Training the BERT model
Example of model configuration for on-the-fly data preprocessing: NeMo/examples/nlp/language_modeling/conf/bert_pretraining_from_text_config.yaml. Example of model configuration for offline data preprocessing: NeMo/examples/nlp/language_modeling/conf/bert_pretraining_from_preprocessed_config.yaml.

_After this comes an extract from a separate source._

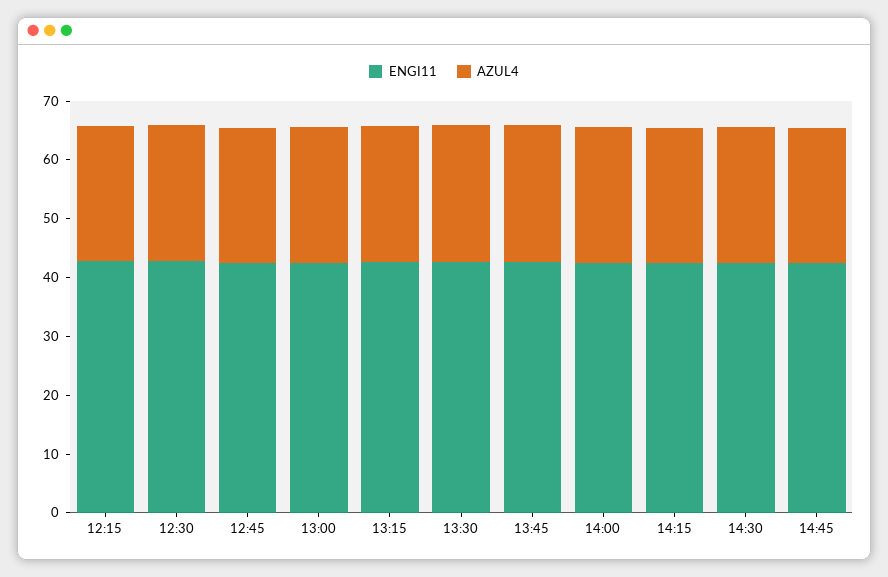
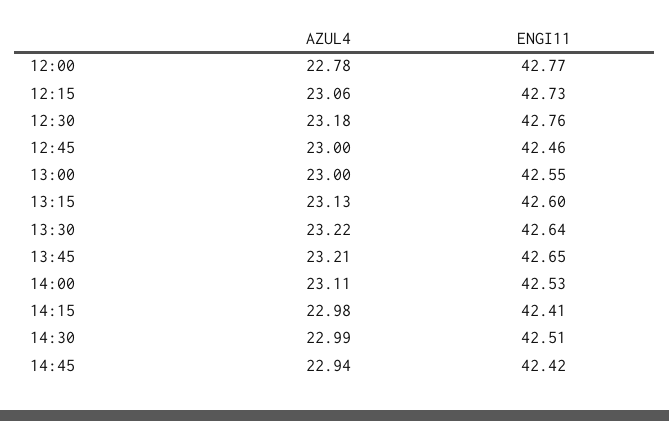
AZUL4, 12:00: none -> 22.78
ENGI11, 12:00: none -> 42.77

The specification can be grouped into three categories:
Parameters that describe the training process: trainer
Parameters that describe the datasets: model.train_ds, model.validation_ds
Parameters that describe the model: model, model.tokenizer, model.language_model
More details about parameters in the config file can be found below:
Parameter |
Data Type |
Description |
model.only_mlm_loss |
bool |
Only uses masked language model without next sentence prediction. |
train_ds.data_file |
string |
Name of the text file or hdf5 data directory. |
train_ds.num_samples |
integer |
Number of samples to use from the training dataset, |
More details about parameters for offline data preprocessing can be found below:
Parameter |
Data Type |
Description |
train_ds.max_predictions_per_seq |
integer |
Maximum number of masked tokens in a sequence in the preprocessed data. |
More details about parameters for online data preprocessing can be found below:
Parameter |
Data Type |
Description |
model.max_seq_length |
integer |
The maximum total input sequence length after tokenization. |
model.mask_prob |
float |
Probability of masking a token in the input text during data processing. |
model.short_seq_prob |
float |
Probability of having a sequence shorter than the maximum sequence length. |
Note
For offline data preprocessing, model.tokenizer is null. For downstream task, use the same tokenizer that was used for offline preprocessing. For online data preprocessing, model.tokenizer needs to be specified. See also Model NLP for details.
Example of the command for training the model:
python bert_pretraining.py \
model.train_ds.data_file=<PATH_TO_DATA> \
trainer.max_epochs=<NUM_EPOCHS> \
trainer.devices=[<CHANGE_TO_GPU(s)_YOU_WANT_TO_USE>] \
trainer.accelerator='gpu'
Fine-tuning on Downstream Tasks
To use a trained BERT model checkpoint on a NeMo NLP downstream task, e.g. Question Answering, specify
model.language_model.lm_checkpoint=<PATH_TO_CHECKPOINT>
.
References
- NLP-BERT1
Jacob Devlin, Ming-Wei Chang, Kenton Lee, and Kristina Toutanova. Bert: pre-training of deep bidirectional transformers for language understanding. arXiv preprint arXiv:1810.04805, 2018.
- NLP-BERT2
Jinhyuk Lee, Wonjin Yoon, Sungdong Kim, Donghyeon Kim, Sunkyu Kim, Chan Ho So, and Jaewoo Kang. Biobert: a pre-trained biomedical language representation model for biomedical text mining. 2019. arXiv:1901.08746.
- NLP-BERT3
Hoo-Chang Shin, Yang Zhang, Evelina Bakhturina, Raul Puri, Mostofa Patwary, Mohammad Shoeybi, and Raghav Mani. Biomegatron: larger biomedical domain language model. 2020. arXiv:2010.06060.